Last week, the Guardian published an article by Alison Flood entitled “Where are the books by women with big ideas?” It notes that “big think” books such as Freakonomics and (one of my all-time least-favorite books) The World is Flat have all been written by men, while best-selling fiction titles are primarily written by women. Interesting observation; I don’t doubt that there’s some truth to that observation. But some of the explanations are pretty horrendous.
I was particularly incensed by this passage, a quote from Julia Cheiffetz:
“It is hard to know whether women are better at telling stories than propagating ideas (I’m thinking of Susan Orlean, Mary Roach, Karen Abbott), or whether the intellectual audacity required to sell our hypotheses about the world simply isn’t in our genetic makeup.”
Right. Women are genetically better storytellers; our weak female minds don’t have the chemical composition to make us great analytical thinkers, capable of writing compelling nonfiction. First of all, for many people, it’s more difficult to write good fiction than good non-fiction. I’m doing National Novel Writing Month this year (hence the drop in posting this month), and let me tell you, it’s more difficult to tell a good fiction story than it is to do any of the academic writing I do for work on a daily basis. Sure, in academic writing, it can be a struggle to write in a voice or style that won’t bore the reader to tears, but you have all the information right there in front of you before you start writing. It’s easier to create statistics than it is to come up with an entertaining plot.
But I also note that, while I find writing fiction harder than writing nonfiction, that’s not true of all people. My partner has a much easier time writing fiction, and truly struggles with academic writing. When we were both in school, we would joke that he was the artist and I was the critic. So right here is a couple whose writing abilities don’t fall along the supposed gender lines suggested by this article.
Second of all, it’s not like these “big think” books are all that academic. They may have big ideas, but they don’t necessarily have the requisite research to back them up, at least not in a way that is 100% convincing. When I was in grad school, I was required to teach Friedman’s The World is Flat to my professional communication class. These students were sophomores, juniors, and seniors in college, all of them were engineers, very few of them interested in writing or being in academia. But you should have seen them tear Friedman’s arguments apart. They could easily find sources that contradicted his research, or point out why his research didn’t fully prove his claim. Most of them could create better-research essays than he could. I’m not saying Friedman is 100% wrong in his ideas, but his research skills are mediocre. So I don’t know why we’re privileging these “big think” books when some of the biggest represent shoddy work. Yeah, they’re interesting, and they definitely can make you think, but if you’re aware of their limitations, they become much less compelling. I have read historical fiction (authored by both women and men) that is better-researched than Friedman’s books.

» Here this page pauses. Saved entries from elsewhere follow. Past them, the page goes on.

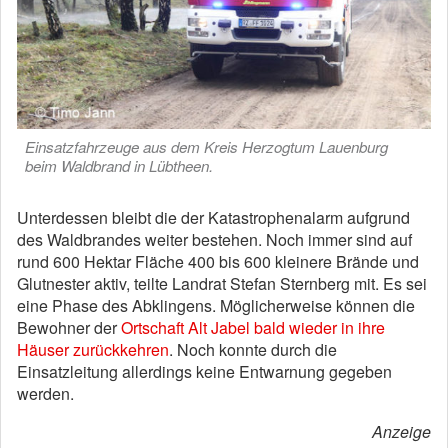
Einsatzfahrzeuge aus dem Kreis Herzogtum Lauenburg
beim Waldbrand in Lübtheen.
Unterdessen bleibt die der Katastrophenalarm aufgrund
des Waldbrandes weiter bestehen. Noch immer sind auf
rund 600 Hektar Fläche 400 bis 600 kleinere Brände und
Glutnester aktiv, teilte Landrat Stefan Sternberg mit. Es sei
eine Phase des Abklingens. Möglicherweise können die
Bewohner der
O
rtschaft Alt Jabel bald wieder in ihre
Häuser zurückkehren
. Noch konnte durch die
Einsatzleitung allerdings keine Entwarnung gegeben
werden.
Anzeige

To Flood’s credit, she does point out some statistics from the workforce that demonstrate the socialized nature of the gendered disparity in this faced of book publishing:
- A 2000 survey showed that found that only a fifth of UK economists are female
- This same survey also noted that only 7% have made professor
- Furthermore, in the field of academia in general, only 17.5% of professors are women
So Flood deserves some credit for calling attention to the fact that these disparities in publishing have something to do with the gender disparities in both economics specifically and academia in general. However, she concludes with this awful paragraph:
But I’ve still got the nagging feeling that there’s something to this, that men are more likely than women to want to pin their ideas down, to package them neatly within the confines of a paperback with a catchy title. Or maybe that’s just my feminine intuition.
Men are more likely to want to pin their ideas down? That just makes no sense whatsoever. If we both have ideas, why wouldn’t we want to pin them down in equal numbers? Is my flighty feminine brain going “Oh, I just had a great idea about the economy! Oh well, I’d better go write a novel instead”? What in the world is Flood talking about? Why would I be less likely to want to pin my ideas down than my partner? (This is especially true because I’m usually the one writing the nonfiction “think” stuff and he’s writing the fiction). Furthermore . . . how is writing fiction NOT putting one’s ideas down? The idea for a story is still an idea, even if it has nothing to do with economics or globalization. Ideas are ideas; you have them or you don’t, and it doesn’t matter whether they’re fictional or non-fictional. Furthermore, who says you can’t put your non-fiction ideas into a work of fiction. Ayn Rand did it with The Fountainhead, Anthem, and Atlas Shrugged. Her philosophy drips from every page. (Of course, Rand is not a feminist and since my feminist reawakening my passion for her views has become increasingly weak, but that’s the subject of another post). Fiction and non-fiction are not mutually exclusive!
And don’t even get me started on feminine intuition. Could somebody please explain that to me and how it differs from masculine intuition? Seriously, I have yet to understand it.